__EXERCISE DESCRIPTION__:
Extract all of the rows below word for word, and leave the pictures out of your answer.

Stored records:
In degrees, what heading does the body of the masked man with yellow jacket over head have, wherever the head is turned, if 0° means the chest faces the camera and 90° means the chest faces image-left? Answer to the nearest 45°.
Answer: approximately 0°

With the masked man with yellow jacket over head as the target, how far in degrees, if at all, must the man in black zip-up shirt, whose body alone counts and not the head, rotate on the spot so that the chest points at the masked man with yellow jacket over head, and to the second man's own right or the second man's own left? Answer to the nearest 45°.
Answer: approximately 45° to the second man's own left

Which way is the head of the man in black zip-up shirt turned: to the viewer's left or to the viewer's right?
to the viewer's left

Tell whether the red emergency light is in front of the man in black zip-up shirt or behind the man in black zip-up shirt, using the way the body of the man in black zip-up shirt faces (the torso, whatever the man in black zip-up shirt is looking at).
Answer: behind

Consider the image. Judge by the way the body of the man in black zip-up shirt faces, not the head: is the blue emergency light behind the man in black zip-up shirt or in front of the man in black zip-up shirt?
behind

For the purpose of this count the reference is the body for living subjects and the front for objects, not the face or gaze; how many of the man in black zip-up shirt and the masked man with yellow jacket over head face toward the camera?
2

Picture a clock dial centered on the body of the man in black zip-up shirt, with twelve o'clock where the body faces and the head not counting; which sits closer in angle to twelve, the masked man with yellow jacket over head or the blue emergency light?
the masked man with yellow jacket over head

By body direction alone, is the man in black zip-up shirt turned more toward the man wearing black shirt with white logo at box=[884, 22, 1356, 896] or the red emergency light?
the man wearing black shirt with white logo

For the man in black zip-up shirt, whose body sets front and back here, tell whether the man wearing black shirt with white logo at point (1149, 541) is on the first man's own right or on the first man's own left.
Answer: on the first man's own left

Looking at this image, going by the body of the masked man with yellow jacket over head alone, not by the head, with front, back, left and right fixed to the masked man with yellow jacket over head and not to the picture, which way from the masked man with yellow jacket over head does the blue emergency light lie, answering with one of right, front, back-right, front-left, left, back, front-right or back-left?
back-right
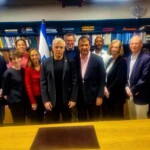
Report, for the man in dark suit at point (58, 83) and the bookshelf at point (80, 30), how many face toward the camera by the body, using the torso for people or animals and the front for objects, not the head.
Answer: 2

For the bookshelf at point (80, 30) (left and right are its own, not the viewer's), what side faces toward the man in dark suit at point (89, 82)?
front

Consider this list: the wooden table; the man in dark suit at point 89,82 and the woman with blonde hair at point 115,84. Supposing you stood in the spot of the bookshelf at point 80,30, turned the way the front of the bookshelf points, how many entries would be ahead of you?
3

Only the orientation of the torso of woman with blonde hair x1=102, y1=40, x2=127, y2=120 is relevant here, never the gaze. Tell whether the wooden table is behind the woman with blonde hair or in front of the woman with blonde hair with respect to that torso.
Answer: in front

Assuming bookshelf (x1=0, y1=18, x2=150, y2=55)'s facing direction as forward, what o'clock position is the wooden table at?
The wooden table is roughly at 12 o'clock from the bookshelf.

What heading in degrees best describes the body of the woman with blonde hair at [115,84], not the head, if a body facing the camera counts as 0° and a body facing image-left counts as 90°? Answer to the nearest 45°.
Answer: approximately 45°

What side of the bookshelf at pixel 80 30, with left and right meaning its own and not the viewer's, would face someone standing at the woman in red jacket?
front

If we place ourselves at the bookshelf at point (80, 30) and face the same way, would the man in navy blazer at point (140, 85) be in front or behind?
in front

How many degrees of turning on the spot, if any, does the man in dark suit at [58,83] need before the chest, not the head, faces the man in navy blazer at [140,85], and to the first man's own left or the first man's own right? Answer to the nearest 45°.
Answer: approximately 90° to the first man's own left

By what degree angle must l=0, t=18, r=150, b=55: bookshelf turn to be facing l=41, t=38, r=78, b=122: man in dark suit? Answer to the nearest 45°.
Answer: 0° — it already faces them
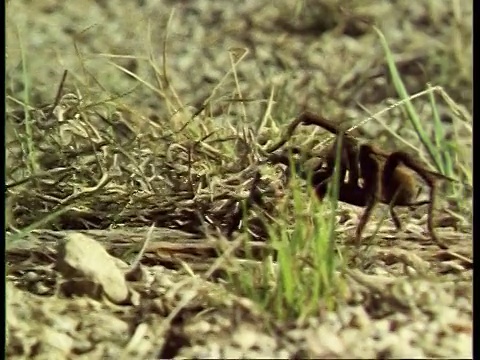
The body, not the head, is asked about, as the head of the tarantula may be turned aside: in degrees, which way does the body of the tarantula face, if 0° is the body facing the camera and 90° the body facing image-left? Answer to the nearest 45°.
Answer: approximately 90°
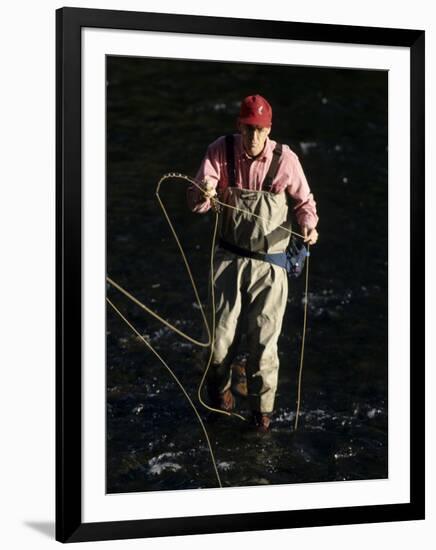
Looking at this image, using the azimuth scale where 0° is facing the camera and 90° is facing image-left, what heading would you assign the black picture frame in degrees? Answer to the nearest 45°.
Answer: approximately 315°
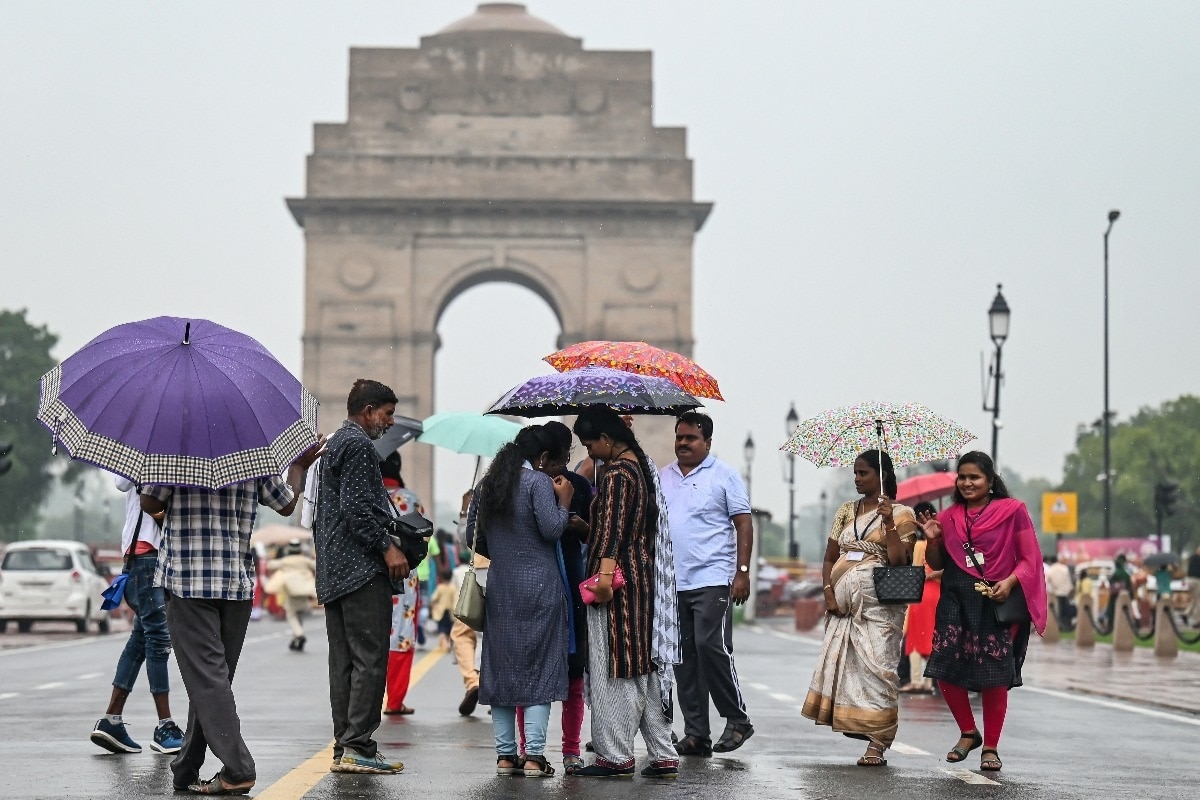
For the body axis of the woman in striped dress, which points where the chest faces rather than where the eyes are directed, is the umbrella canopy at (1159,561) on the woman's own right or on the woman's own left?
on the woman's own right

__TASK OUTPUT__:
In degrees, what heading does the body of the masked man with yellow jacket over head have, wherever the head is turned, if 0° means the chest faces the camera and 90° means the chest faces image-left? Answer to the nearest 45°.
Answer: approximately 0°

With the masked man with yellow jacket over head as the target, how far in degrees, if at all, must the man in black zip-up shirt, whose body alone counts and not the head, rotate on the spot so that the chest points at the masked man with yellow jacket over head, and to the second man's own right or the second man's own left? Answer to the nearest 45°.
Answer: approximately 45° to the second man's own left

Which way is the head of the man in black zip-up shirt turned: to the viewer's left or to the viewer's right?
to the viewer's left

Tell whether the red emergency light is in front of the man in black zip-up shirt or behind the man in black zip-up shirt, using the way the body of the man in black zip-up shirt faces (the torso, whatever the man in black zip-up shirt is looking at).
Answer: behind

Consider the image. Judge by the way the body of the man in black zip-up shirt faces, not the head: is the blue emergency light behind the man in black zip-up shirt or in front of the man in black zip-up shirt?
behind

For the purpose of this count the reference is the body for living subjects and the front for objects, not the face or gaze; how many of the man in black zip-up shirt and the masked man with yellow jacket over head face toward the camera?
2

Picture a clock dial centered on the body of the man in black zip-up shirt, with twelve o'clock where the body faces and the head not counting; which sits closer in angle to twelve, the masked man with yellow jacket over head or the blue emergency light?
the masked man with yellow jacket over head

By body direction alone, is the man in black zip-up shirt turned more toward the man wearing black shirt with white logo at box=[884, 22, 1356, 896] or the red emergency light?
the man wearing black shirt with white logo

For the man in black zip-up shirt, whose body sets front and back here, tell whether the man wearing black shirt with white logo at point (1149, 541) is on the first man's own right or on the first man's own left.
Answer: on the first man's own left

Looking at this image, going by the body of the masked man with yellow jacket over head alone, not by the head, with front, back, left and right fixed to the masked man with yellow jacket over head and not to the picture, which way from the masked man with yellow jacket over head does the blue emergency light lie, answering with one of right, front, back-right, front-left, left, back, front-right or back-left?
back-right
Report, for the man in dark suit at point (58, 83) and the bookshelf at point (80, 30), how many face toward the camera by the body, using the torso for people or animals and the front for objects, not the head.
Answer: 2

For the bookshelf at point (80, 30) (left and right are its own, not the viewer's), what side faces toward the man in dark suit at point (89, 82)?
front

Consider this list: the wooden table; the man in dark suit at point 89,82 and the woman with blonde hair at point 115,84. Supposing you stood in the spot of the bookshelf at point 80,30, turned the way the front of the bookshelf points, how many entries would be ahead of you?
3

Only the orientation of the torso of woman with blonde hair x1=102, y1=40, x2=127, y2=120 is relevant here, never the gaze. Tell whether the wooden table is behind the woman with blonde hair or in front of the woman with blonde hair with respect to that torso.
Answer: in front

Assuming bookshelf (x1=0, y1=18, x2=150, y2=55)'s facing direction as forward, what o'clock position is the wooden table at?
The wooden table is roughly at 12 o'clock from the bookshelf.

What heading in degrees best describes the body of the woman with blonde hair at [115,84], not the head, if a body facing the camera counts as 0° and a body facing image-left counts as 90°? Answer to the nearest 45°.
Answer: approximately 45°

What side of the bookshelf at pixel 80 30, with left and right meaning its own and not the viewer's, would face someone standing at the woman in red jacket?
front

If we place ourselves at the bookshelf at point (80, 30) and face the same way, would the man in navy blazer at point (140, 85) be in front or behind?
in front

How many degrees of turning on the spot, if any, does the man in dark suit at [58,83] need before the chest, not the head, faces the man in navy blazer at [140,85], and to the first man's own left or the first man's own right? Answer to the nearest 45°.
Answer: approximately 90° to the first man's own left

By what degree angle must l=0, t=18, r=150, b=55: bookshelf turn to be facing l=41, t=38, r=78, b=122: man in dark suit? Answer to the nearest 45°.
Answer: 0° — it already faces them
The body, not the head, is asked about, as the head of the tarantula may be turned aside: in degrees, which way does the body of the tarantula face, if 0° is the body facing the camera and 90° the body facing image-left? Answer to the nearest 45°.
Answer: approximately 90°
Looking at this image, using the azimuth scale where 0° is facing the camera and 90° is facing image-left, what heading would you assign the black picture frame in degrees? Answer to the nearest 45°.
Answer: approximately 315°
For the body axis of the woman in striped dress, which points where the chest faces rather than where the eyes are directed, is the umbrella canopy at (1159,561) on the woman's own right or on the woman's own left?
on the woman's own right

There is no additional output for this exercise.